Kill Dick

Luke B. Goebel’s winking satirical novel Kill Dick parodies contemporary literary and cultural forms.

Set against sun-bleached Los Angeles—a place marked by wealth, addiction, and apathy—the book accumulates exaggerations of crime thrillers, moralizing social novels, and confessional autofiction. Its damaged young central character, Susie, is a caricatured vehicle for critiquing the decay of late capitalism.

The story sometimes speaks from inside Susie’s drugged, privileged adolescence as she studies in New York City or lounges around her family’s LA pool. At other times, the narrative follows Phil, Susie’s university professor, as he searches for his twin brother, and Royal-Lee, Susie’s trans friend.

On occasion, the narrator steps outside of the story to comment on the act of narration, on memory’s unreliability, and on the theatricality of Susie’s suffering. Self-awareness extends to the novel’s construction, with comments on section breaks and the shifting narrative perspective. In the process, the novel walks an unsteady tightrope between profound, absurd, and inconsequential.

Insights regarding complicity, privilege, and the aestheticization of violence sit beside trivial and grotesque observations, as of those of people experiencing homelessness and about the crippling nature of addiction.

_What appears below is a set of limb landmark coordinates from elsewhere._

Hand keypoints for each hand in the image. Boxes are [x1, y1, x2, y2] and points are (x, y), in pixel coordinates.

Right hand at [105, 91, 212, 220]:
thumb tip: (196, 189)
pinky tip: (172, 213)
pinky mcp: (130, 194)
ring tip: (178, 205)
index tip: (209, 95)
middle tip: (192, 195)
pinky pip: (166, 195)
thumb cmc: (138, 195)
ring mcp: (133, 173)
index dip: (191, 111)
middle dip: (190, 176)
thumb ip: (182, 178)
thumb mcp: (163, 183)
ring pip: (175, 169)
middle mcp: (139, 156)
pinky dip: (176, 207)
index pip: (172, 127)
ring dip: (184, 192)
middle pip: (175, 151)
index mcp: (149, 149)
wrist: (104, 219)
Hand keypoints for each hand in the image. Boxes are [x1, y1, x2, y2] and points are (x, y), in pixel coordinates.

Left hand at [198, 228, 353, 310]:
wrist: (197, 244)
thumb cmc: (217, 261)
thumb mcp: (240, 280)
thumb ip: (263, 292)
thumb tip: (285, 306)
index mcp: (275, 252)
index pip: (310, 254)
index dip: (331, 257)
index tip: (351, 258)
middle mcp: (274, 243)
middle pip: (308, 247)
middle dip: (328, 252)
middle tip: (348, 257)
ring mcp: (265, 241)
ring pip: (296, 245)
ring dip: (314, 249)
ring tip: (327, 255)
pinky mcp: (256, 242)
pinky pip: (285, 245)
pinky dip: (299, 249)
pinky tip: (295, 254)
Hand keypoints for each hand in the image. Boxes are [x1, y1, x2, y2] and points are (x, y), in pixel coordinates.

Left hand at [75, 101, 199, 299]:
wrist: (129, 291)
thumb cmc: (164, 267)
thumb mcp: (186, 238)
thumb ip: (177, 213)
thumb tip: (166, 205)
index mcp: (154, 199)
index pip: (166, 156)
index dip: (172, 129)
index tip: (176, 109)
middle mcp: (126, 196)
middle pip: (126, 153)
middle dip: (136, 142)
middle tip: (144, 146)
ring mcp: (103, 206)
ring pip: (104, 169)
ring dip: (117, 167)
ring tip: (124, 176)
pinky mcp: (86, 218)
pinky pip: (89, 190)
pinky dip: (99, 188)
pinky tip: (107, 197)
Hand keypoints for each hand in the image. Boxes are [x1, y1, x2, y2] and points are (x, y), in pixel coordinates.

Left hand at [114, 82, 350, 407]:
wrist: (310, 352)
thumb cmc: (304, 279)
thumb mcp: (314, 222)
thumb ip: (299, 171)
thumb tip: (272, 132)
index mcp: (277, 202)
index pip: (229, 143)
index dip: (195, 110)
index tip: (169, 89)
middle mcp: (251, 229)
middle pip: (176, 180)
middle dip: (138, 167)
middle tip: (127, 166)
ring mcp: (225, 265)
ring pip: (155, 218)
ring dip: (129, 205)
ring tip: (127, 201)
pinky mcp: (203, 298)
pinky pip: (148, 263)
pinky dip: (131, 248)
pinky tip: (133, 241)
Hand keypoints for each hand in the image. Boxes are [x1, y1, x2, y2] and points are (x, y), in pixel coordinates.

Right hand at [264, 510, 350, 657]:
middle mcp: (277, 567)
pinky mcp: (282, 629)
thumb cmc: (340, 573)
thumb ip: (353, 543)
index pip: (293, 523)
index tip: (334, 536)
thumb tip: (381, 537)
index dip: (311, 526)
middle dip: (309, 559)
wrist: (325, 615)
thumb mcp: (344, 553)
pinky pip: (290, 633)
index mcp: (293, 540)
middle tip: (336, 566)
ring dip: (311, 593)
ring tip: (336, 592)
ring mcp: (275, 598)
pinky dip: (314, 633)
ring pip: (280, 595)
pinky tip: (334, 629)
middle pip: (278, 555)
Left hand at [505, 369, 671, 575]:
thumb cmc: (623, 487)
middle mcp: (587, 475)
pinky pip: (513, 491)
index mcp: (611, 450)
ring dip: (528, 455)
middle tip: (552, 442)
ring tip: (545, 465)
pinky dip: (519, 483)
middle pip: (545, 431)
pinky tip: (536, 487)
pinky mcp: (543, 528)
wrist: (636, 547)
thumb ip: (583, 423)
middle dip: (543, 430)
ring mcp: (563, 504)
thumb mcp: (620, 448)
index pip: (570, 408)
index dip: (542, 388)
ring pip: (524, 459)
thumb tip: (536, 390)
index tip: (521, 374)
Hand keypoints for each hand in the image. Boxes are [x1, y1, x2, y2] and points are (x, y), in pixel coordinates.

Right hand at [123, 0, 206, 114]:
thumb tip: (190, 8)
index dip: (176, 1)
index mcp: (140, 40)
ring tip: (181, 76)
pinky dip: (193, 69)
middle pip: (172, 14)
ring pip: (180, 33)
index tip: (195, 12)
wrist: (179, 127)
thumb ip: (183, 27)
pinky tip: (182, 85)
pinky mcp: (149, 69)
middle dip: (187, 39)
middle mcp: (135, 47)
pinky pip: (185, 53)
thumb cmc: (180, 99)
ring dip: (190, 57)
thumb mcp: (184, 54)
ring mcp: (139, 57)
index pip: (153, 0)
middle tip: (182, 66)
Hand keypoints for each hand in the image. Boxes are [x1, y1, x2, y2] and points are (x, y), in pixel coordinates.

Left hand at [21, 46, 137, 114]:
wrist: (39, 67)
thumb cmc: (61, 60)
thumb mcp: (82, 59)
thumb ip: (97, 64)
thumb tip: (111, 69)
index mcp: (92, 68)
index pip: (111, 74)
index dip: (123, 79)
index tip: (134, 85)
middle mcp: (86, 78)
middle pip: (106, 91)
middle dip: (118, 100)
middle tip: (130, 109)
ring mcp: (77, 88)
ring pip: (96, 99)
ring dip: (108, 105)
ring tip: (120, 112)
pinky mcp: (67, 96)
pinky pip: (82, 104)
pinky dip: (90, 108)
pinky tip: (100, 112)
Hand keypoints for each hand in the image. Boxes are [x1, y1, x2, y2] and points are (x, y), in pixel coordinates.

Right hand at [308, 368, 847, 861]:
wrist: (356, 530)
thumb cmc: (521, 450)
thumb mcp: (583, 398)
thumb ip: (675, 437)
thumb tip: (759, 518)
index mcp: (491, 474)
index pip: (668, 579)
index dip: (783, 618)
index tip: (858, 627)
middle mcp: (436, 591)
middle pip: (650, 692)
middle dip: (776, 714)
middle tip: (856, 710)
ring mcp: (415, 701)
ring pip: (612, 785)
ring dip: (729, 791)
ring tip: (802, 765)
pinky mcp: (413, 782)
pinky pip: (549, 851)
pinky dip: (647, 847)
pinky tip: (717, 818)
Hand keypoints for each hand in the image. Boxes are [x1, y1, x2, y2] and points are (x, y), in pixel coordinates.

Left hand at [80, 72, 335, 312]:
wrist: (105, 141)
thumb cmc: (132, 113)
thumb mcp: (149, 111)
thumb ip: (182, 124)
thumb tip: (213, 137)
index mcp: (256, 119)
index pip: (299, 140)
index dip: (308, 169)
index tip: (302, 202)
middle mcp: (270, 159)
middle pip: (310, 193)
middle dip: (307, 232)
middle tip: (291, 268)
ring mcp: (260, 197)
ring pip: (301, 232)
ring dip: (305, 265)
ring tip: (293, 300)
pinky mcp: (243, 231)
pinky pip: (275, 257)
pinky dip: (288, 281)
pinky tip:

Irony often serves as a distraction that undercuts meaning, acting like a mirror to social instability. The prose reinforces these tensions, with short, punchy sentences that are sometimes sharp, sometimes disruptive, leaving some scenes feeling fragmented.

A piquing parody, the book reveals how easily critique becomes performance and how violence, addiction, and privilege transform into aesthetic currency. Its most vivid moments evince cutting wit.

Marked by deliberate instability, the ambitious satirical novel Kill Dick skewers contemporary literary seriousness even as it participates in it.